|Cairn L 50x50" oil/cold wax on panel ©2011 Janice Mason Steeves|
In the Winnipeg workshop, that will take place on April 23, 24 and 25, I'm going to include a section on critique. I feel strongly that as artists it is crucial to learn the language of art, just as we learn the fundamentals of writing in school. The fundamentals of art are not taught in most art schools, certainly not in the art school I went to at the time I went there. So how can we analyze our own work or the work of others if we don't have a language? I'm aiming to teach a language. How often are we in someone's studio, in front of their work, and at a complete loss for words. We get a 'feeling' for the piece. We might decide if we like it or not. But most often it's a nonverbal sort of gut response. One of the only places we might have a critique is in art school, or perhaps in an art workshop. In this instance, the teacher becomes the expert and gives their opinion of our work. As I mentioned in an earlier post, one of my friends had a teacher tell her that her workshop painting was "hotel art". How helpful was that to this artist? Not likely very helpful. What did she learn from this? Not to take a class with that teacher probably. Could she find a way to improve her work with this sort of critique? Not likely. Was it discouraging? Very. That's not to say that all teachers critique in this way. I guess I am opposed to the set up that one person is the knowledgeable one and the other is more or less at their mercy.
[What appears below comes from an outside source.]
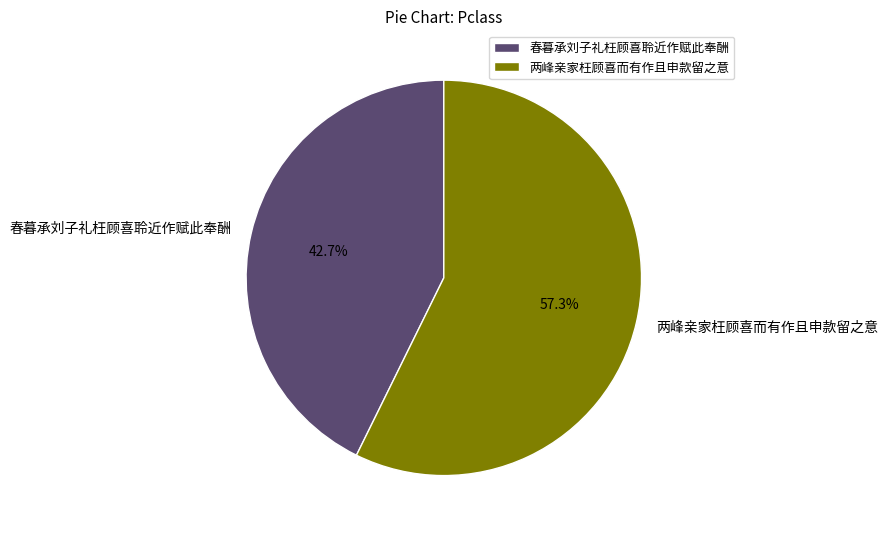

Approximately how many times larger is the value at 春暮承刘子礼枉顾喜聆近作赋此奉酬 compared to 两峰亲家枉顾喜而有作且申款留之意?

0.7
I'll be teaching a section about the language of critique in the Winnipeg workshop, how to accept critique, what words to use, how to look at your own work, what to look for in the work of others. I'll be sure to write a blog post about it, and maybe have a few of the students comment too.
On August 25 and 26 I will be teaching a workshop in my studio called Learning About Critique, where I will go further into the language of Critique--how to see our own work and the work of others. I hope that the critique class will meet afterwards to continue their critique/support group with the skills they learn here, or form their own small group.